Through various events across the Tempe campus on Thursday, thousands of students, faculty, staff and community members will gather to discuss ways to curtail global-warming.

The events are part of a national teach-in on global warming solutions that is sponsored by the Global Institute of Sustainability and the Undergraduate Student Government for students on the Tempe campus.

Nationally, the teach-in will connect more than a million Americans in a solutions-driven global-warming dialogue during the first 100 days of Barack Obama’s presidency.

Lauren Kuby, manager of events and community engagement at the Global Institute of Sustainability, said she expects thousands of students to participate in Thursday’s various events.

“Hundreds of universities around the country will be talking about global warming,” she said. “We feel like there is tons of evidence, so it’s time to focus on solutions.”

Students will be encouraged to sign a petition asking the Arizona Corporation Commission to increase its renewable energy-standards to 20 percent by 2020.

“It’s part of the tool kit that needs to be developed,” Kuby said.

Participants will watch webcasts and documentaries, meet noted environmentalists and learn more about sustainable groups and clubs on campus.

Global health freshman Benjamin Lang said he thinks it’s important for Obama to begin fighting for sustainability as soon as possible.

“The inaction that has happened in the past several years is incredibly important, and Obama needs to set the tone for the changes he’s going to make,” he said.

Lang lives in a sustainable residence hall — Sustainability House at Barrett, the Honors College — and participates in a sustainability club.

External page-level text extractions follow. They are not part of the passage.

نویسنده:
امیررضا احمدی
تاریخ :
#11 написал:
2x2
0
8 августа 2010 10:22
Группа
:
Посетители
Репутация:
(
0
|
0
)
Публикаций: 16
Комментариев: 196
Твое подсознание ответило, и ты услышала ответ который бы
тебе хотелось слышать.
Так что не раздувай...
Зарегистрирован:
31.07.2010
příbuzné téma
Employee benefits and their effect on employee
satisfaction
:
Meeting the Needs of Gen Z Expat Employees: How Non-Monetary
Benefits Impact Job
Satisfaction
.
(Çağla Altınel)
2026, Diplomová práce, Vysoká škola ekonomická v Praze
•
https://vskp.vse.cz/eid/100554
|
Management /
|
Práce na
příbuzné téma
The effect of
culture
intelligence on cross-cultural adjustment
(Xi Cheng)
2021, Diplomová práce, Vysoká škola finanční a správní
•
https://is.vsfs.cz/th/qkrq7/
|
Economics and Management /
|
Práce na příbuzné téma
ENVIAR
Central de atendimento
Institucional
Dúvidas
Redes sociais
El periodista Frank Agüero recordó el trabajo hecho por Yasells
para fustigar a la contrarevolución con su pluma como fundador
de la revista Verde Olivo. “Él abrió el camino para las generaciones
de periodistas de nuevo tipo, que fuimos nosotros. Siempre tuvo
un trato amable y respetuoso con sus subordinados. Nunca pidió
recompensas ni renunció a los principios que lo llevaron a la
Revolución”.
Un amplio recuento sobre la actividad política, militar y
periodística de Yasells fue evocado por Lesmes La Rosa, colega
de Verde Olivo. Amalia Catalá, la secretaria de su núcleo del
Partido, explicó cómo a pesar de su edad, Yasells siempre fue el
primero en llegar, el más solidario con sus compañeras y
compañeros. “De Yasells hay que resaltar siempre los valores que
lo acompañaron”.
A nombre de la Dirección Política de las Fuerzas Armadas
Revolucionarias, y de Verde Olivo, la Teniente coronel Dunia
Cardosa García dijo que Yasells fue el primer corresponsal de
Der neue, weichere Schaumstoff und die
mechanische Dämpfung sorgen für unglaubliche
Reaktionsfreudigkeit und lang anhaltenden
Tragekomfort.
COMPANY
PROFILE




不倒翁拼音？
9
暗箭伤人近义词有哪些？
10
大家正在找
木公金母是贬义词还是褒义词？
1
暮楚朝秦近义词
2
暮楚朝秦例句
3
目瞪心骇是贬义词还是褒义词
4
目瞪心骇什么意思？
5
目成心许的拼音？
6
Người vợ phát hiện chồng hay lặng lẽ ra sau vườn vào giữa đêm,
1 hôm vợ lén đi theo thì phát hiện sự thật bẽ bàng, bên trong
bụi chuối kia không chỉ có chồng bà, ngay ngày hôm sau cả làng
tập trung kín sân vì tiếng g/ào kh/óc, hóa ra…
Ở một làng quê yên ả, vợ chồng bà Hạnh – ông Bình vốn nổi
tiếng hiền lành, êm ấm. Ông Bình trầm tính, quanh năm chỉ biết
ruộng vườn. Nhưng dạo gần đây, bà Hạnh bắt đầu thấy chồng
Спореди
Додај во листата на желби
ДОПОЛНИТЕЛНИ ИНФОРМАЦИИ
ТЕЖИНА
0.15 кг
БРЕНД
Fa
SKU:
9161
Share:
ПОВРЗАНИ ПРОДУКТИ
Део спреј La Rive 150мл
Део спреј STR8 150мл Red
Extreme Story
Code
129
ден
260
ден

“I think in today’s day and time, most people want to be sustainable, but a lot of people don’t gives themselves to it,” he said. “Obama needs to start now — he only has four years to do it.”

USG Vice President of Services Terra Ganem said she has worked last to organize the (throughout over the six months).

“We’re looking to gain members [in our sustainable groups] and synergize the ones we already have,” Ganem said.

Now a non profit leadership and management senior, Ganem started a recycling club her freshman year after discovering ASU didn’t have recycling bins.

Though no one came to her first Rad Recycling meeting, the group now has over 150 members and is still growing.

“When I was a little girl, like three years old, my grandpa used to lift me up to his homemade can-crusher and we would crush cans together,” Ganem said. “It taught me the benefits of caring for the environment from a really young age.”

Kuby added that ASU is moving in a more sustainable direction pretty quickly.

“We have this perfect consonance of grassroots and top down [activism], and we’re meeting in the middle,” Kuby said, referring to the fact that both ASU students, from the bottom, and administration, from the top, are fighting to make the University more sustainable.

Ganem said the event would hopefully “put a bug in people’s ears” and allow students to realize the difference they can make.

“It’s time to curb global warming and start making renewable energy the focus,” Ganem said. “It’s time to make things happen.”